Lemonade by AMD: Local AI for Everyone
TL;DR: AMD releases Lemonade - an open source, fast local LLM server that runs on GPU and NPU, with OpenAI API compatibility and cross-platform support.
What is Lemonade?
Lemonade is a refreshingly fast local AI server built by AMD for GPUs and NPUs. It exists because local AI should be free, open, fast, and private.
Key Features
- Native C++ Backend: Lightweight service that's only 2MB
- One Minute Install: Simple installer that sets up the stack automatically
- OpenAI API Compatible: Works with hundreds of apps out-of-box
- Auto-configures for Hardware: Configures dependencies for your GPU and NPU
- Multi-engine Compatibility: Works with llama.cpp, Ryzen AI SW, FastFlowLM, and more
- Multiple Models at Once: Run more than one model simultaneously
- Cross-platform: Consistent experience across Windows, Linux, and macOS (beta)
- Built-in App: GUI to download, try, and switch models quickly
Capabilities
Text/LLM
Load up models like gpt-oss-120b or Qwen-Coder-Next for advanced tool use with 128 GB unified RAM.
Image Generation
Generate images directly from the local server.
Speech
Transcription and speech generation capabilities built-in.
Unified API
One local service for every modality. Point your app at Lemonade and get chat, vision, image generation, transcription, speech generation, and more with standard APIs.
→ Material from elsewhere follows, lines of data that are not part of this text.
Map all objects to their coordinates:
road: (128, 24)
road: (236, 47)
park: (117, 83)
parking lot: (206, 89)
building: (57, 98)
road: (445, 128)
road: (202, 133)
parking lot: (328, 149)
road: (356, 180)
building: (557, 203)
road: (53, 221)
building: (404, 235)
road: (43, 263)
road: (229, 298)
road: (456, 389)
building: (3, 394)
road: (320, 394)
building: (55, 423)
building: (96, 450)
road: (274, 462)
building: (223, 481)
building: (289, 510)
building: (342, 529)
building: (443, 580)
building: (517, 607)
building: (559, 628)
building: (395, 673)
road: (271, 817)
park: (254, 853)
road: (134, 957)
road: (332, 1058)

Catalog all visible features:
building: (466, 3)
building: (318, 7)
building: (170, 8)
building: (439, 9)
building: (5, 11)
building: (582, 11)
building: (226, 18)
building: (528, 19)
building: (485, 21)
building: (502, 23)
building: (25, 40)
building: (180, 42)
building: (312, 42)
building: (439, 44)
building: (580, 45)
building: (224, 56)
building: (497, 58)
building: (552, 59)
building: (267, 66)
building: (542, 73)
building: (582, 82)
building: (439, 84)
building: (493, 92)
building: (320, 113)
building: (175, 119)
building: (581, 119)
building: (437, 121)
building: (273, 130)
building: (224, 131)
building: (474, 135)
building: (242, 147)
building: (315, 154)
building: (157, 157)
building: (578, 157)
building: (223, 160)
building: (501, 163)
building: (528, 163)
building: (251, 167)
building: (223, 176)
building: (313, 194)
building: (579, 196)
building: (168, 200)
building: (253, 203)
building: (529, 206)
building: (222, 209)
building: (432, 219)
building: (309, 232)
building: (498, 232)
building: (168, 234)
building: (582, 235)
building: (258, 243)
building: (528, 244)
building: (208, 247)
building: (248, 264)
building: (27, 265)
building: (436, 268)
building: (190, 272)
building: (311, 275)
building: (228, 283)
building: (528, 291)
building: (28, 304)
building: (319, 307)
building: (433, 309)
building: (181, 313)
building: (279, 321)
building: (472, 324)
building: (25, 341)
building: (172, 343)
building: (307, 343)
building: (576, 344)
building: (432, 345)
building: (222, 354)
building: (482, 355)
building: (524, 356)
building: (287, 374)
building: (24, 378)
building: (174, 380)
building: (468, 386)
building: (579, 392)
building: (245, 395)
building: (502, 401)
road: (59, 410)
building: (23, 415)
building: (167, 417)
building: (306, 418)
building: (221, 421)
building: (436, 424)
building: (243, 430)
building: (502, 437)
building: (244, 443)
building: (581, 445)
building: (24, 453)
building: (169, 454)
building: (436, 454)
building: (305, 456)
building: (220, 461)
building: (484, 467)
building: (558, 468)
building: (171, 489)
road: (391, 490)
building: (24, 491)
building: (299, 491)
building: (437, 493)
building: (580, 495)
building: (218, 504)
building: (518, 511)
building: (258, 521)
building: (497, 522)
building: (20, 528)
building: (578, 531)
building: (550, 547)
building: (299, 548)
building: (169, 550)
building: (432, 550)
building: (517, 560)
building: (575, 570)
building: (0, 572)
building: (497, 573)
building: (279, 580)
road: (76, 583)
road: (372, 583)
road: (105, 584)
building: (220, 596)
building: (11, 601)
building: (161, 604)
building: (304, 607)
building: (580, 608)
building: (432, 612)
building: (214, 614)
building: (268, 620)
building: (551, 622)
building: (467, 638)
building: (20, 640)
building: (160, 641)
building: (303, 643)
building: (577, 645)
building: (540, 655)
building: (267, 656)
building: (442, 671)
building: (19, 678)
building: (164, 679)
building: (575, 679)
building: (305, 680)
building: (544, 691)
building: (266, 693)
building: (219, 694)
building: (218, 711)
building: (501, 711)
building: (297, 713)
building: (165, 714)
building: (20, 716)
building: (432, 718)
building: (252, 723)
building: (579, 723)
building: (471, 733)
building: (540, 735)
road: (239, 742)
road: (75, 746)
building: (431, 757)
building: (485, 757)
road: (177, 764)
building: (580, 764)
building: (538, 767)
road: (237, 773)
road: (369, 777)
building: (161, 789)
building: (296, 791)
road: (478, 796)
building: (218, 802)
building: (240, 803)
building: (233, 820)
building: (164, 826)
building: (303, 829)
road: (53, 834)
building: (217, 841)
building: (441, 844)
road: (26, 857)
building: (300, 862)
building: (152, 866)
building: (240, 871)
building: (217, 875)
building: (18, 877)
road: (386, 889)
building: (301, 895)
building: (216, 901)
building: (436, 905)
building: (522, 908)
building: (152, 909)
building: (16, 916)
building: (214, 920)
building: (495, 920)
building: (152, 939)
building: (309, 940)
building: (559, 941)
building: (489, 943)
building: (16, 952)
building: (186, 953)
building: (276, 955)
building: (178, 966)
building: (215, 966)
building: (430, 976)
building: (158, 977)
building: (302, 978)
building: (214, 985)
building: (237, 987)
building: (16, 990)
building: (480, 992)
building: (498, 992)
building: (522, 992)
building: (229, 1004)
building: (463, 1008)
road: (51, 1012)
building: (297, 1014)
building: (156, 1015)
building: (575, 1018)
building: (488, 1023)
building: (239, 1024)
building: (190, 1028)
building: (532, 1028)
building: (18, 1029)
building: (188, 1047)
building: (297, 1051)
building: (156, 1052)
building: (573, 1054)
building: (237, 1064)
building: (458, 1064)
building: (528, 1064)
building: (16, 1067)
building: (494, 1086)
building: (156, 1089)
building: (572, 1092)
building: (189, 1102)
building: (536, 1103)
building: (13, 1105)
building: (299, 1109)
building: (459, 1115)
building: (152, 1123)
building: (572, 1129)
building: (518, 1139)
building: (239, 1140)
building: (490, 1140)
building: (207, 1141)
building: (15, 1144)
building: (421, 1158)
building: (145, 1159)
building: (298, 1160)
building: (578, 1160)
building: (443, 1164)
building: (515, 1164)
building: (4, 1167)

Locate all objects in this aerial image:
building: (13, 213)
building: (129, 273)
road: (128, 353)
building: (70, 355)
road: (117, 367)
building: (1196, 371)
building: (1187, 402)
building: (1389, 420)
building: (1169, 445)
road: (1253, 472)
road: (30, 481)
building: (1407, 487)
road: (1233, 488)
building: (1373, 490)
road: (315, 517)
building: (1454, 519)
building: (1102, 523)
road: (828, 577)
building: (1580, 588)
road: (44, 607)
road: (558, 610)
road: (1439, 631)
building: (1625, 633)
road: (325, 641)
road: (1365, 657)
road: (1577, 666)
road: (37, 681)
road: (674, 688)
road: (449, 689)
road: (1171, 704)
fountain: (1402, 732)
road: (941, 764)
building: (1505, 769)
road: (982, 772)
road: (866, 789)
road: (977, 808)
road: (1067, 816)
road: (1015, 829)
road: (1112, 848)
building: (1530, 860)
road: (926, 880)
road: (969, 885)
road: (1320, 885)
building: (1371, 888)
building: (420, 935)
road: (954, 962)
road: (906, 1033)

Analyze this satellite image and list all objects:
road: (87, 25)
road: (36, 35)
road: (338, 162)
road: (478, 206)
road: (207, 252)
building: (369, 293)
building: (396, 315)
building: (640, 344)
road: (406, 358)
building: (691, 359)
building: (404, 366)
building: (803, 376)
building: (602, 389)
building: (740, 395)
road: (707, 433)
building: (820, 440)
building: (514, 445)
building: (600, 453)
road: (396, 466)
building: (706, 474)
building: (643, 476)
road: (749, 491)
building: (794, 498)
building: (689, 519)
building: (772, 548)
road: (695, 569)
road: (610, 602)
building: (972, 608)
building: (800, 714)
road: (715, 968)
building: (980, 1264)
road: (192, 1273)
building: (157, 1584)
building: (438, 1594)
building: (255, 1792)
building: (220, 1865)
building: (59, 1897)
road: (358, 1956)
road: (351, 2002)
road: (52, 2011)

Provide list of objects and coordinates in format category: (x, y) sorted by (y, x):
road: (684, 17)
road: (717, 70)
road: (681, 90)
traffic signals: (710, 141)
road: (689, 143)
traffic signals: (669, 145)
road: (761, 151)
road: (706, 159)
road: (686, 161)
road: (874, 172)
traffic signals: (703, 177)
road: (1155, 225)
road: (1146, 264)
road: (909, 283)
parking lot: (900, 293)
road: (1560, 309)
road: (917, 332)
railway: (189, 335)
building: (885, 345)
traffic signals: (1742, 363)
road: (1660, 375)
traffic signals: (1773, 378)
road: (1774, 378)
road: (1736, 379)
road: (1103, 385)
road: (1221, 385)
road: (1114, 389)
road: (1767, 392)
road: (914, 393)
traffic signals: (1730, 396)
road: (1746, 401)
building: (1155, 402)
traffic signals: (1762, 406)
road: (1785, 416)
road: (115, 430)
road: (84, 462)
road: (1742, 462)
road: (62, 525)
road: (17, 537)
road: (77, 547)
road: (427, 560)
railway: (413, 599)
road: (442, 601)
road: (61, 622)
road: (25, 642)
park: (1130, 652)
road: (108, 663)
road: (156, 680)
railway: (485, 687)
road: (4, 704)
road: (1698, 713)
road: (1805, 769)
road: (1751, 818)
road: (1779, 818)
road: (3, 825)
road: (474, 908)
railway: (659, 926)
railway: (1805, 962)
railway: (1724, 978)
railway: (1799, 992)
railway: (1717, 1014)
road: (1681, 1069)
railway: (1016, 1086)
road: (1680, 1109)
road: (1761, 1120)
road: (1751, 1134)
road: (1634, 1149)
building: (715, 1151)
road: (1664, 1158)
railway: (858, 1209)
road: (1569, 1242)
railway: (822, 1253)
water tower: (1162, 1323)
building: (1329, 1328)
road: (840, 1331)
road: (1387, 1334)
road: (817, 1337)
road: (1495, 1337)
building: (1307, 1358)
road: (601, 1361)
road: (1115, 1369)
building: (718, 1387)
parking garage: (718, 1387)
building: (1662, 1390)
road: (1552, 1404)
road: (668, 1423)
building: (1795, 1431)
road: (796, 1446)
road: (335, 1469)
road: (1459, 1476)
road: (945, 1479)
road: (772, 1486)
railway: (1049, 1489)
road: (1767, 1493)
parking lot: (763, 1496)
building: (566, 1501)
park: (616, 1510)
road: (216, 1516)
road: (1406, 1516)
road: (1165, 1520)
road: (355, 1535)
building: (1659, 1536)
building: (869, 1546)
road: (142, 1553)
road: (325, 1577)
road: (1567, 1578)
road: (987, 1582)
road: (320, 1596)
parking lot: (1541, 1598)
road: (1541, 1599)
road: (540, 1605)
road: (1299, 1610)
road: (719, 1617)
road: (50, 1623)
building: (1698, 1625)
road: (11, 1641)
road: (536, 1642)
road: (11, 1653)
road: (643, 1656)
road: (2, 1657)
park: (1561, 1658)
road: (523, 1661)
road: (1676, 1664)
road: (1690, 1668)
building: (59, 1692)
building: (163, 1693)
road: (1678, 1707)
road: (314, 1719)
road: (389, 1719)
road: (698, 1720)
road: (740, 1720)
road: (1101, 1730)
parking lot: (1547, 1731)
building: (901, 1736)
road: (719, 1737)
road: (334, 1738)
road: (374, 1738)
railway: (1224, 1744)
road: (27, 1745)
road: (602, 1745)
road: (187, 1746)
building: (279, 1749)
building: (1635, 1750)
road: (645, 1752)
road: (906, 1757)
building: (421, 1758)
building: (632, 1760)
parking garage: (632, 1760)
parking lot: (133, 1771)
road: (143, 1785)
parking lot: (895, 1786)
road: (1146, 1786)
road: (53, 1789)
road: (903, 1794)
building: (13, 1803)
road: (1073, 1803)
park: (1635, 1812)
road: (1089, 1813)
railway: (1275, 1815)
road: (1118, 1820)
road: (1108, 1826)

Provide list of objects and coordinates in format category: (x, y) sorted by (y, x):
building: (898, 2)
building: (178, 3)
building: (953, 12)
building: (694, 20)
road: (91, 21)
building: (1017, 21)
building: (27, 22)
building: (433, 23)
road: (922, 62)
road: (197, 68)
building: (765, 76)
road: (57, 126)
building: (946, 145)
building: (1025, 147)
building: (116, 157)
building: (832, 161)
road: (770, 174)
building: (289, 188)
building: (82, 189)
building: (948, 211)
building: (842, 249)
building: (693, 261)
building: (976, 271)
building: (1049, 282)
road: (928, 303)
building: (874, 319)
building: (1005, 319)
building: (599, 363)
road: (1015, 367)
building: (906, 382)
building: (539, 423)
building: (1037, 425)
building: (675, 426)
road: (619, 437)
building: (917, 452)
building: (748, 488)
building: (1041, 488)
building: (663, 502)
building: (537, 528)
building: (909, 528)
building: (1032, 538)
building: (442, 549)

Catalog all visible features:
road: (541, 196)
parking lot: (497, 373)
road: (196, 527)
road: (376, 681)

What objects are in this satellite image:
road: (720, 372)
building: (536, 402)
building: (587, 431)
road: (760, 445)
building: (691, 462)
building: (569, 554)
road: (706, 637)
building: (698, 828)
POST /api/v1/chat/completions
Why It Matters
Lemonade addresses critical needs in the local AI space:
- Privacy: All processing happens locally - no data leaves your machine
- Cost: No API fees - run models on your own hardware
- Accessibility: One-minute install makes local AI approachable
- Compatibility: OpenAI API means easy integration with existing tools
- Performance: AMD GPU/NPU optimization delivers fast inference
With Lemonade, AMD is making local AI more accessible to developers and users who want privacy, control, and cost savings.